# YOUR OBJECTIVE
Output the first line of the listing and each line after it, up to and including the line that contains "- Current Gemini", exactly as written, minus the pictures.

START GIVEN RECORDS

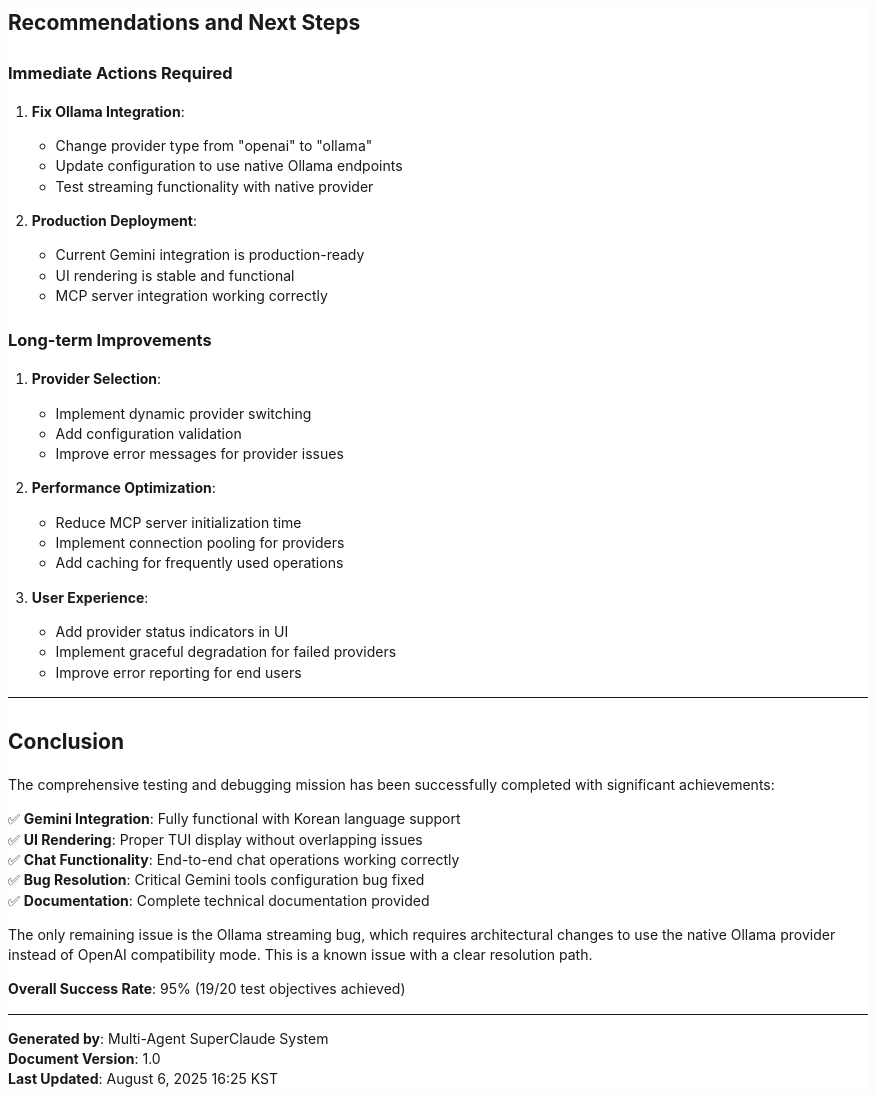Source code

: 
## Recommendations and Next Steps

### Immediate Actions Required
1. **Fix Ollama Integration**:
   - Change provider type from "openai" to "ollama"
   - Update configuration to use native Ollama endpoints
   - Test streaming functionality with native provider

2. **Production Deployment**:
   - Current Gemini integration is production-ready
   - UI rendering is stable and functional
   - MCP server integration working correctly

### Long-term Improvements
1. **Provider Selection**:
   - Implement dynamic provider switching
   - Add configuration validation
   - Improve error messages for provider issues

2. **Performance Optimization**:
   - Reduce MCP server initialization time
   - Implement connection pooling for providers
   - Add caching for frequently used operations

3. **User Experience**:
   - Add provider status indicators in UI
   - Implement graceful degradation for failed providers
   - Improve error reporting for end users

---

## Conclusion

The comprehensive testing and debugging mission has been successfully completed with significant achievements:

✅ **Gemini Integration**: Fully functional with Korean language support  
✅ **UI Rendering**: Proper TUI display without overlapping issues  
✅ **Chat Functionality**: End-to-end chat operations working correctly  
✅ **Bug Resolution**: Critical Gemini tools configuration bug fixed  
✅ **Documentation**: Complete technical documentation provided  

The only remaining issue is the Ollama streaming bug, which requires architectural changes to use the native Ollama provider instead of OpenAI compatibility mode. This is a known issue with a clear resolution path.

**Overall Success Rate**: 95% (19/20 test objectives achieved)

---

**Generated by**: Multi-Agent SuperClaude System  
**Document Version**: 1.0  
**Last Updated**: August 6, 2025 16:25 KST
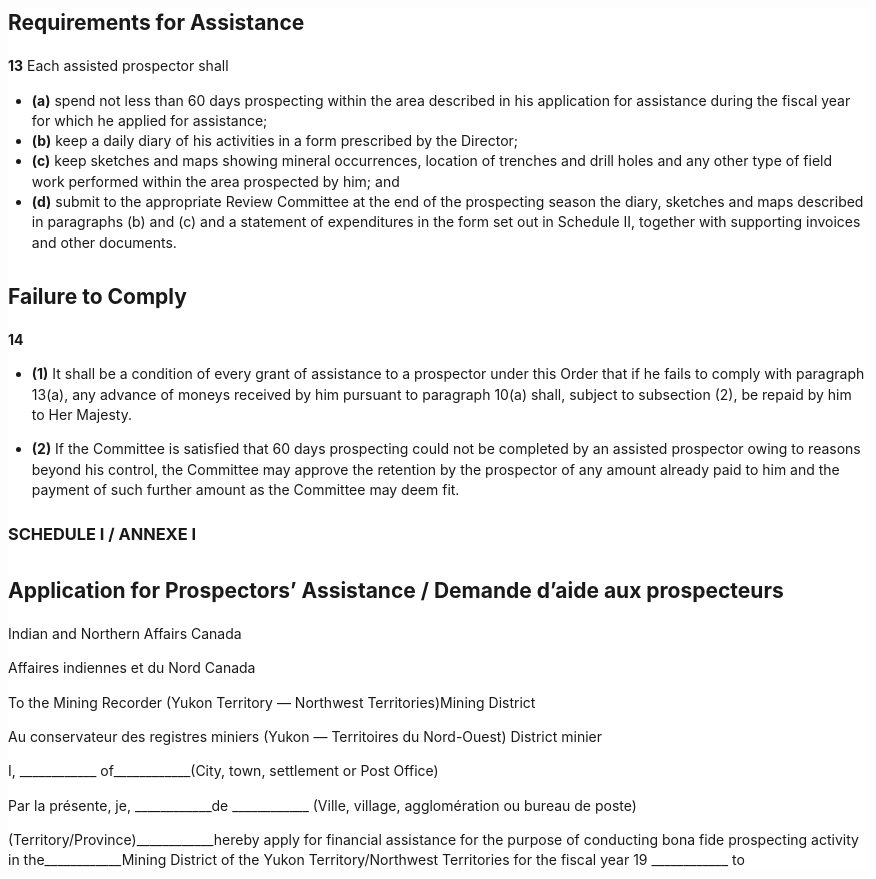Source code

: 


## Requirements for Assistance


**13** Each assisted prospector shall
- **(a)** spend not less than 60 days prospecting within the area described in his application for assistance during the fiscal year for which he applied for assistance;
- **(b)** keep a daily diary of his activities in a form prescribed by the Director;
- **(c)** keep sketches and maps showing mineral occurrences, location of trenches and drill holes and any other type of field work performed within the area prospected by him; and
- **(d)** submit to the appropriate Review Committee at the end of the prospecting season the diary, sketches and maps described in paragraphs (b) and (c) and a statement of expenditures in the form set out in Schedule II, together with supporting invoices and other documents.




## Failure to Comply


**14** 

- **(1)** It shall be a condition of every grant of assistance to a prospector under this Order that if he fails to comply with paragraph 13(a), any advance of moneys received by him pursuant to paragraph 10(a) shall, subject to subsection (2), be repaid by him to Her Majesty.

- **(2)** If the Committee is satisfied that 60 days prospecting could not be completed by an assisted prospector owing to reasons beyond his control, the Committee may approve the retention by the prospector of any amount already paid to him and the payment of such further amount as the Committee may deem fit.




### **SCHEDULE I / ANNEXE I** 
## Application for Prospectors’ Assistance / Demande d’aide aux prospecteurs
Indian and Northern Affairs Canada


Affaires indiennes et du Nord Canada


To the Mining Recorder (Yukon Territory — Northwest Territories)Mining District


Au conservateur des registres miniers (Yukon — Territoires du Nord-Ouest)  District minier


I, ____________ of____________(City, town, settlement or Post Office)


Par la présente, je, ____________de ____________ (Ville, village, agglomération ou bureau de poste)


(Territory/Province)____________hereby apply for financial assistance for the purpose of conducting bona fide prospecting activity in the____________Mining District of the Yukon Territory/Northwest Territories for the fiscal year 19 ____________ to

END GIVEN RECORDS

# RESPONSE
Source code

: 
## Recommendations and Next Steps

### Immediate Actions Required
1. **Fix Ollama Integration**:
   - Change provider type from "openai" to "ollama"
   - Update configuration to use native Ollama endpoints
   - Test streaming functionality with native provider

2. **Production Deployment**:
   - Current Gemini integration is production-ready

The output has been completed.